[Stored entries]
########################################

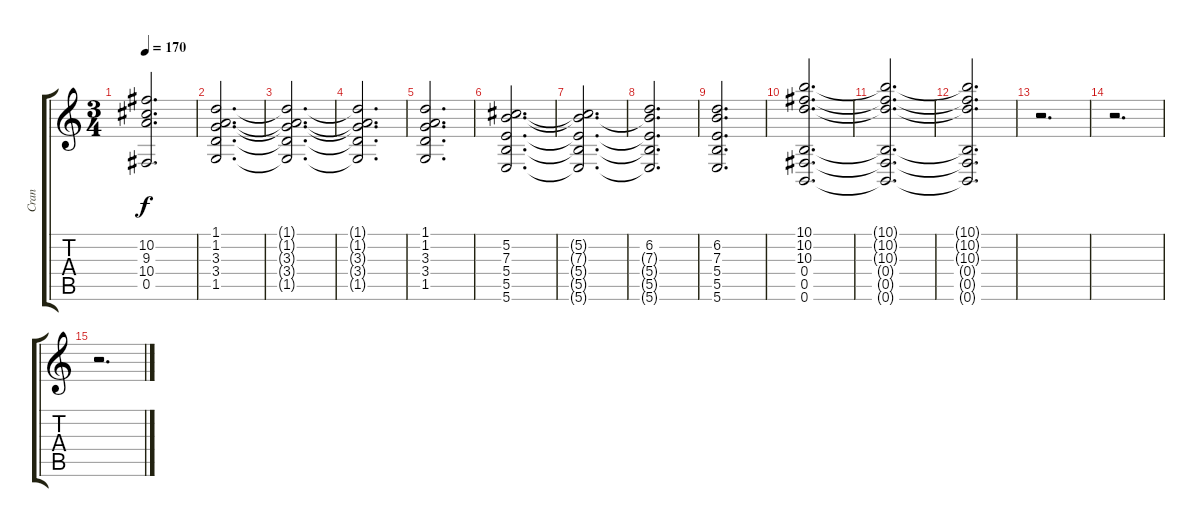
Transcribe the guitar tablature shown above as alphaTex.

\track ("Cran" "Cran") {instrument distortionguitar}
\staff {score tabs}
\tuning (Db4 Ab3 E3 B2 Gb2 B1) {hide}
\ts (3 4)
\tempo 170
\clef g2
\ks c
(10.2{t} 9.3{t} 10.4{t} 0.5{t}).2{d dy f} |
(1.1 1.2 3.3 3.4 1.5).2{d volume 13} |
(1.1{t} 1.2{t} 3.3{t} 3.4{t} 1.5{t}).2{d} |
(1.1{t} 1.2{t} 3.3{t} 3.4{t} 1.5{t}).2{d} |
(1.1 1.2 3.3 3.4 1.5).2{d volume 13} |
(5.2 7.3 5.4 5.5 5.6).2{d volume 5} |
(5.2{t} 7.3{t} 5.4{t} 5.5{t} 5.6{t}).2{d} |
(6.2 7.3{t} 5.4{t} 5.5{t} 5.6{t}).2{d} |
(6.2 7.3 5.4 5.5 5.6).2{d volume 7} |
(10.1 10.2 10.3 0.4 0.5 0.6).2{d volume 5} |
(10.1{t} 10.2{t} 10.3{t} 0.4{t} 0.5{t} 0.6{t}).2{d} |
(10.1{t} 10.2{t} 10.3{t} 0.4{t} 0.5{t} 0.6{t}).2{d} |
r.2{d volume 13} |
r.2{d volume 5} |
r.2{d}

########################################

Put every line of the records above into a JSON list of strings, one string per line, with blank lines skipped and the pictures left out.

* RESULT OF THIS EXERCISE
[
  "Transcribe the guitar tablature shown above as alphaTex.",
  "\\track (\"Cran\" \"Cran\") {instrument distortionguitar}",
  "\\staff {score tabs}",
  "\\tuning (Db4 Ab3 E3 B2 Gb2 B1) {hide}",
  "\\ts (3 4)",
  "\\tempo 170",
  "\\clef g2",
  "\\ks c",
  "(10.2{t} 9.3{t} 10.4{t} 0.5{t}).2{d dy f} |",
  "(1.1 1.2 3.3 3.4 1.5).2{d volume 13} |",
  "(1.1{t} 1.2{t} 3.3{t} 3.4{t} 1.5{t}).2{d} |",
  "(1.1{t} 1.2{t} 3.3{t} 3.4{t} 1.5{t}).2{d} |",
  "(1.1 1.2 3.3 3.4 1.5).2{d volume 13} |",
  "(5.2 7.3 5.4 5.5 5.6).2{d volume 5} |",
  "(5.2{t} 7.3{t} 5.4{t} 5.5{t} 5.6{t}).2{d} |",
  "(6.2 7.3{t} 5.4{t} 5.5{t} 5.6{t}).2{d} |",
  "(6.2 7.3 5.4 5.5 5.6).2{d volume 7} |",
  "(10.1 10.2 10.3 0.4 0.5 0.6).2{d volume 5} |",
  "(10.1{t} 10.2{t} 10.3{t} 0.4{t} 0.5{t} 0.6{t}).2{d} |",
  "(10.1{t} 10.2{t} 10.3{t} 0.4{t} 0.5{t} 0.6{t}).2{d} |",
  "r.2{d volume 13} |",
  "r.2{d volume 5} |",
  "r.2{d}"
]